Dataset items:
________________
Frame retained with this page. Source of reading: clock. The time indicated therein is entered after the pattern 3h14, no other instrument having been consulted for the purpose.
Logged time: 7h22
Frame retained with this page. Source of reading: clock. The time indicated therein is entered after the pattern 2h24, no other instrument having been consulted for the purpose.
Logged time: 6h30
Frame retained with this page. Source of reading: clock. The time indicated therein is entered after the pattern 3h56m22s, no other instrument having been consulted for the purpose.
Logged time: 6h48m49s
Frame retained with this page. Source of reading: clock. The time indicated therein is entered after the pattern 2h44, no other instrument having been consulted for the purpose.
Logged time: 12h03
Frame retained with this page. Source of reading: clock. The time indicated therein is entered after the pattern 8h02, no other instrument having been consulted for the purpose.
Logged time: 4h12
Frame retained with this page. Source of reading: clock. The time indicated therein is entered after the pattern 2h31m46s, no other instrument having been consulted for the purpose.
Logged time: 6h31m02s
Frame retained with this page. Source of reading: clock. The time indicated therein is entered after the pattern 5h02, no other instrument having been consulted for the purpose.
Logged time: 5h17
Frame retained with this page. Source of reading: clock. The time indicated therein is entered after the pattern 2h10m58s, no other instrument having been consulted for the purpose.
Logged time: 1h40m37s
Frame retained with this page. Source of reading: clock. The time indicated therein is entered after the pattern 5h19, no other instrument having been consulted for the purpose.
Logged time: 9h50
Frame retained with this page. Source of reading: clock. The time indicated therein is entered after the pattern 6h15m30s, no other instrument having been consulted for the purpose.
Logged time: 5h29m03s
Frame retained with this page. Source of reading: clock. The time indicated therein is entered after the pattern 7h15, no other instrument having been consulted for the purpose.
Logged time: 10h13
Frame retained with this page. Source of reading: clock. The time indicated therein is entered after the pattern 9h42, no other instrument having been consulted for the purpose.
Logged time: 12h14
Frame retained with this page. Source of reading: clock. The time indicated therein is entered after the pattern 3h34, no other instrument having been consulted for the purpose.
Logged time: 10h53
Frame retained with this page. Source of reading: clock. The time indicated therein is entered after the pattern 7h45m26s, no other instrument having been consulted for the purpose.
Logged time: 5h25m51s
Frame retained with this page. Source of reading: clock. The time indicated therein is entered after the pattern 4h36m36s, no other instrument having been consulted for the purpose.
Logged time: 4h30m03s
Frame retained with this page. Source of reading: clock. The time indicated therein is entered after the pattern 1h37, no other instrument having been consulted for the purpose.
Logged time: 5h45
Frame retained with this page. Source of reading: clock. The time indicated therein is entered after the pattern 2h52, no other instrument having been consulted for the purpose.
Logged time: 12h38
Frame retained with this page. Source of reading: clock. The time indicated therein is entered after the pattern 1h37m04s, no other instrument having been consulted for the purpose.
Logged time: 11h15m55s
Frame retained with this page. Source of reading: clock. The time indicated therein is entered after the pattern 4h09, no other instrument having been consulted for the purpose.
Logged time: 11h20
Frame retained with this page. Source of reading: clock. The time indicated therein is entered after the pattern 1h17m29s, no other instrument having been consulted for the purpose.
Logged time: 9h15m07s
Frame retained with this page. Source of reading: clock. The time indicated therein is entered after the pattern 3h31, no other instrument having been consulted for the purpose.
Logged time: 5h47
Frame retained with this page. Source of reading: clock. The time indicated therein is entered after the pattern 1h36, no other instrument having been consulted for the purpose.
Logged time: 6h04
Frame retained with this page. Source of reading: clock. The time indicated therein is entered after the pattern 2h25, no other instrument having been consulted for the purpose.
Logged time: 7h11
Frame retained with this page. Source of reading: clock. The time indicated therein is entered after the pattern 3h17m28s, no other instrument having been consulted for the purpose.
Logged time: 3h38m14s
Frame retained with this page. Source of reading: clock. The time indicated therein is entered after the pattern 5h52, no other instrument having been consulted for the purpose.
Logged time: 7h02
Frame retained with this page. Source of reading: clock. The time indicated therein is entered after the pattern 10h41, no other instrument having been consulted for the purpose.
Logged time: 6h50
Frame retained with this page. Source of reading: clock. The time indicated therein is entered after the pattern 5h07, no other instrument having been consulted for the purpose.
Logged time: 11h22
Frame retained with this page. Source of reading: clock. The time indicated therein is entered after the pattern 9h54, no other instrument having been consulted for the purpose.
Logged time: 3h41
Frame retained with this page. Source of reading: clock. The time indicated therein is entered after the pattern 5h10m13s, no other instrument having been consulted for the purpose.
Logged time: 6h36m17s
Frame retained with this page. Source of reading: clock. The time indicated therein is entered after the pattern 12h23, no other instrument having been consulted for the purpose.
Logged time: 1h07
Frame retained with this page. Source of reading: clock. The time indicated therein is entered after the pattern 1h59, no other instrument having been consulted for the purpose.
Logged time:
________________
> Problem statement:
Could you write out all the items above again, swapping "Logged time" for "Time recorded" and leaving everything else unchanged?

> Solution to this problem:
Frame retained with this page. Source of reading: clock. The time indicated therein is entered after the pattern 3h14, no other instrument having been consulted for the purpose.
Time recorded: 7h22
Frame retained with this page. Source of reading: clock. The time indicated therein is entered after the pattern 2h24, no other instrument having been consulted for the purpose.
Time recorded: 6h30
Frame retained with this page. Source of reading: clock. The time indicated therein is entered after the pattern 3h56m22s, no other instrument having been consulted for the purpose.
Time recorded: 6h48m49s
Frame retained with this page. Source of reading: clock. The time indicated therein is entered after the pattern 2h44, no other instrument having been consulted for the purpose.
Time recorded: 12h03
Frame retained with this page. Source of reading: clock. The time indicated therein is entered after the pattern 8h02, no other instrument having been consulted for the purpose.
Time recorded: 4h12
Frame retained with this page. Source of reading: clock. The time indicated therein is entered after the pattern 2h31m46s, no other instrument having been consulted for the purpose.
Time recorded: 6h31m02s
Frame retained with this page. Source of reading: clock. The time indicated therein is entered after the pattern 5h02, no other instrument having been consulted for the purpose.
Time recorded: 5h17
Frame retained with this page. Source of reading: clock. The time indicated therein is entered after the pattern 2h10m58s, no other instrument having been consulted for the purpose.
Time recorded: 1h40m37s
Frame retained with this page. Source of reading: clock. The time indicated therein is entered after the pattern 5h19, no other instrument having been consulted for the purpose.
Time recorded: 9h50
Frame retained with this page. Source of reading: clock. The time indicated therein is entered after the pattern 6h15m30s, no other instrument having been consulted for the purpose.
Time recorded: 5h29m03s
Frame retained with this page. Source of reading: clock. The time indicated therein is entered after the pattern 7h15, no other instrument having been consulted for the purpose.
Time recorded: 10h13
Frame retained with this page. Source of reading: clock. The time indicated therein is entered after the pattern 9h42, no other instrument having been consulted for the purpose.
Time recorded: 12h14
Frame retained with this page. Source of reading: clock. The time indicated therein is entered after the pattern 3h34, no other instrument having been consulted for the purpose.
Time recorded: 10h53
Frame retained with this page. Source of reading: clock. The time indicated therein is entered after the pattern 7h45m26s, no other instrument having been consulted for the purpose.
Time recorded: 5h25m51s
Frame retained with this page. Source of reading: clock. The time indicated therein is entered after the pattern 4h36m36s, no other instrument having been consulted for the purpose.
Time recorded: 4h30m03s
Frame retained with this page. Source of reading: clock. The time indicated therein is entered after the pattern 1h37, no other instrument having been consulted for the purpose.
Time recorded: 5h45
Frame retained with this page. Source of reading: clock. The time indicated therein is entered after the pattern 2h52, no other instrument having been consulted for the purpose.
Time recorded: 12h38
Frame retained with this page. Source of reading: clock. The time indicated therein is entered after the pattern 1h37m04s, no other instrument having been consulted for the purpose.
Time recorded: 11h15m55s
Frame retained with this page. Source of reading: clock. The time indicated therein is entered after the pattern 4h09, no other instrument having been consulted for the purpose.
Time recorded: 11h20
Frame retained with this page. Source of reading: clock. The time indicated therein is entered after the pattern 1h17m29s, no other instrument having been consulted for the purpose.
Time recorded: 9h15m07s
Frame retained with this page. Source of reading: clock. The time indicated therein is entered after the pattern 3h31, no other instrument having been consulted for the purpose.
Time recorded: 5h47
Frame retained with this page. Source of reading: clock. The time indicated therein is entered after the pattern 1h36, no other instrument having been consulted for the purpose.
Time recorded: 6h04
Frame retained with this page. Source of reading: clock. The time indicated therein is entered after the pattern 2h25, no other instrument having been consulted for the purpose.
Time recorded: 7h11
Frame retained with this page. Source of reading: clock. The time indicated therein is entered after the pattern 3h17m28s, no other instrument having been consulted for the purpose.
Time recorded: 3h38m14s
Frame retained with this page. Source of reading: clock. The time indicated therein is entered after the pattern 5h52, no other instrument having been consulted for the purpose.
Time recorded: 7h02
Frame retained with this page. Source of reading: clock. The time indicated therein is entered after the pattern 10h41, no other instrument having been consulted for the purpose.
Time recorded: 6h50
Frame retained with this page. Source of reading: clock. The time indicated therein is entered after the pattern 5h07, no other instrument having been consulted for the purpose.
Time recorded: 11h22
Frame retained with this page. Source of reading: clock. The time indicated therein is entered after the pattern 9h54, no other instrument having been consulted for the purpose.
Time recorded: 3h41
Frame retained with this page. Source of reading: clock. The time indicated therein is entered after the pattern 5h10m13s, no other instrument having been consulted for the purpose.
Time recorded: 6h36m17s
Frame retained with this page. Source of reading: clock. The time indicated therein is entered after the pattern 12h23, no other instrument having been consulted for the purpose.
Time recorded: 1h07
Frame retained with this page. Source of reading: clock. The time indicated therein is entered after the pattern 1h59, no other instrument having been consulted for the purpose.
Time recorded:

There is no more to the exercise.